• _MATERIAL FOR THIS EXERCISE_
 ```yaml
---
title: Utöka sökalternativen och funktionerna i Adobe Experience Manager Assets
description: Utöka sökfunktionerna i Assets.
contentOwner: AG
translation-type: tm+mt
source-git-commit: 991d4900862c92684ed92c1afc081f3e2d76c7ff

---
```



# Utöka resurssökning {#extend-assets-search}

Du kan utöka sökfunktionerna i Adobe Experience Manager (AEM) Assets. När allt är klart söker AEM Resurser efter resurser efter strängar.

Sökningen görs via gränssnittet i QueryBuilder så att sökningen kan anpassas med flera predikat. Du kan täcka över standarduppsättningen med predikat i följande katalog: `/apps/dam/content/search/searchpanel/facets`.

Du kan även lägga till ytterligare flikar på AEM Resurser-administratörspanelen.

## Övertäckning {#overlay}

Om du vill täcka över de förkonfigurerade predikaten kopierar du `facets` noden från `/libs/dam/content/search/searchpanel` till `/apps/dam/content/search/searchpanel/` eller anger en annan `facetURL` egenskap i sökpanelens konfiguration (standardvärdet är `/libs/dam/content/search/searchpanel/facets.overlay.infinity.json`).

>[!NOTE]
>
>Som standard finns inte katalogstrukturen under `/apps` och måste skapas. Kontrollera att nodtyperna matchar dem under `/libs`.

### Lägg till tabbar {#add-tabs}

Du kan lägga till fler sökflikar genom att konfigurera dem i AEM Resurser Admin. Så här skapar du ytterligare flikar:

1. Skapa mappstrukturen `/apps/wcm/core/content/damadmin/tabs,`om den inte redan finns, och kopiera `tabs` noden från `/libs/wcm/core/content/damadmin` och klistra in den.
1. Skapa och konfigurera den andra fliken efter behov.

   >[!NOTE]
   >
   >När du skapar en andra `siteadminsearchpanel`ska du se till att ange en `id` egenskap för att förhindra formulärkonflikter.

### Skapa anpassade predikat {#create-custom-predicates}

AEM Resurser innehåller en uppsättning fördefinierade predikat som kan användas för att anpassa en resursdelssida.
==
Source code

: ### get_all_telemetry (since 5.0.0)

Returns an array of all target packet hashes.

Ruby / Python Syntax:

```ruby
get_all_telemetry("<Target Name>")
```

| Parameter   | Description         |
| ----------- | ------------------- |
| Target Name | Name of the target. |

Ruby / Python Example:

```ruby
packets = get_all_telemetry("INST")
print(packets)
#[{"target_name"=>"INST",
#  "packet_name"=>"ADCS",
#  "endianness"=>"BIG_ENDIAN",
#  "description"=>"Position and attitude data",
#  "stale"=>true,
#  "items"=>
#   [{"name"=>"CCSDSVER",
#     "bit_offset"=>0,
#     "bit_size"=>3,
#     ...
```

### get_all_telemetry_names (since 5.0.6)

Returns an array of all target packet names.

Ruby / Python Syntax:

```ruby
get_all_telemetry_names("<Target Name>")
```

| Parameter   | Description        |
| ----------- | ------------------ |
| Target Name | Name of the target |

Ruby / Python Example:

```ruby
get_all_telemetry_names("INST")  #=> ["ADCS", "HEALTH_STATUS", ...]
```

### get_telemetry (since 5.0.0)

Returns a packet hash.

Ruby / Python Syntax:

• _DESCRIPTION OF THE TASK_
Extract all lines from the material above that include the word "Parameter".

• _SOLUTION FOR THIS EXERCISE_
| Parameter   | Description         |
| Parameter   | Description        |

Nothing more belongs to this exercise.